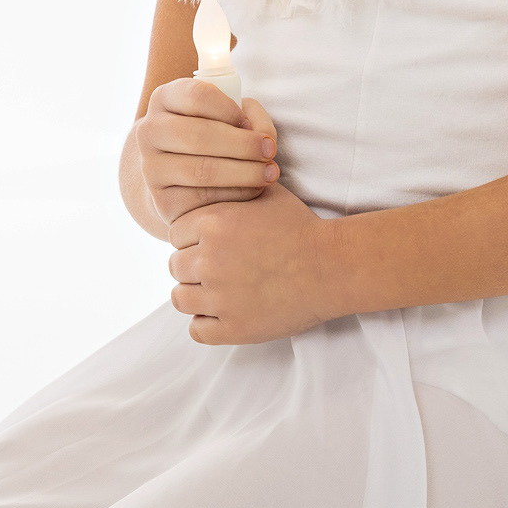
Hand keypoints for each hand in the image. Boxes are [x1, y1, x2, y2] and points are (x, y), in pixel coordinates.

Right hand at [134, 80, 279, 229]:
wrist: (185, 178)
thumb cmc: (216, 136)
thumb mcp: (228, 114)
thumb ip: (248, 114)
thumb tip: (260, 134)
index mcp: (164, 98)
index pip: (196, 95)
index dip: (229, 108)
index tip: (249, 122)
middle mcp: (149, 131)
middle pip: (198, 135)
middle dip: (243, 144)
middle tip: (270, 150)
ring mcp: (151, 169)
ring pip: (201, 170)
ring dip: (245, 172)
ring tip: (271, 173)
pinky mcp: (162, 202)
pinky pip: (203, 199)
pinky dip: (236, 195)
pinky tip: (254, 190)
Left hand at [168, 184, 336, 344]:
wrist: (332, 266)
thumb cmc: (303, 228)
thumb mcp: (268, 194)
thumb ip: (236, 188)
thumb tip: (223, 177)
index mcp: (212, 224)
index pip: (175, 234)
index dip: (191, 239)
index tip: (211, 245)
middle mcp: (209, 260)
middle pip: (175, 266)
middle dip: (193, 266)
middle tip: (219, 268)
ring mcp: (219, 298)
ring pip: (180, 299)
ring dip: (195, 295)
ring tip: (218, 292)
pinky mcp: (232, 328)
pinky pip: (197, 330)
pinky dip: (206, 324)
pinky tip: (224, 314)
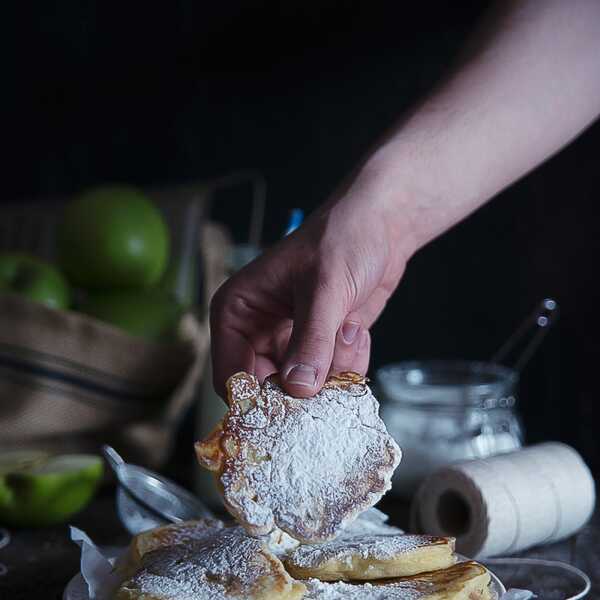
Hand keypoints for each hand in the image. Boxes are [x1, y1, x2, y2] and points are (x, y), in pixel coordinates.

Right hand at [210, 176, 414, 397]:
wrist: (381, 229)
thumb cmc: (342, 239)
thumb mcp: (324, 288)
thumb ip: (311, 340)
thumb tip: (298, 389)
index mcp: (238, 312)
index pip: (230, 375)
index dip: (255, 399)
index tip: (291, 411)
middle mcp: (258, 332)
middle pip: (268, 390)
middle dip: (304, 389)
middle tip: (332, 377)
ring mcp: (290, 341)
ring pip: (304, 388)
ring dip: (333, 369)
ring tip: (348, 329)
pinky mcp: (319, 347)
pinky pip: (330, 378)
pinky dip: (349, 363)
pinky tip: (356, 329)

★ ★ ★

**Your goal:** Set down word for word the lines from the opening of the entries above through the line that contains "ring pip: (201, 170)", and omit every picture.

**Solution for this exercise:**
Hand keypoints for each hand in the image. Boxes are [x1, y1, x2, y2] and points are (x, y), in pixel coordinates.

Right hand at [134, 80, 279, 229]:
wrist: (185, 178)
thumb cmc: (216, 136)
thumb mcp: (228, 114)
thumb ip: (248, 114)
thumb tip: (260, 134)
index mcp: (164, 98)
index pip: (196, 95)
index dip: (229, 108)
index tip: (249, 122)
middle mcp: (149, 131)
middle pip: (198, 135)
middle dip: (243, 144)
middle tip: (270, 150)
ring mcp: (151, 169)
ring pip: (201, 170)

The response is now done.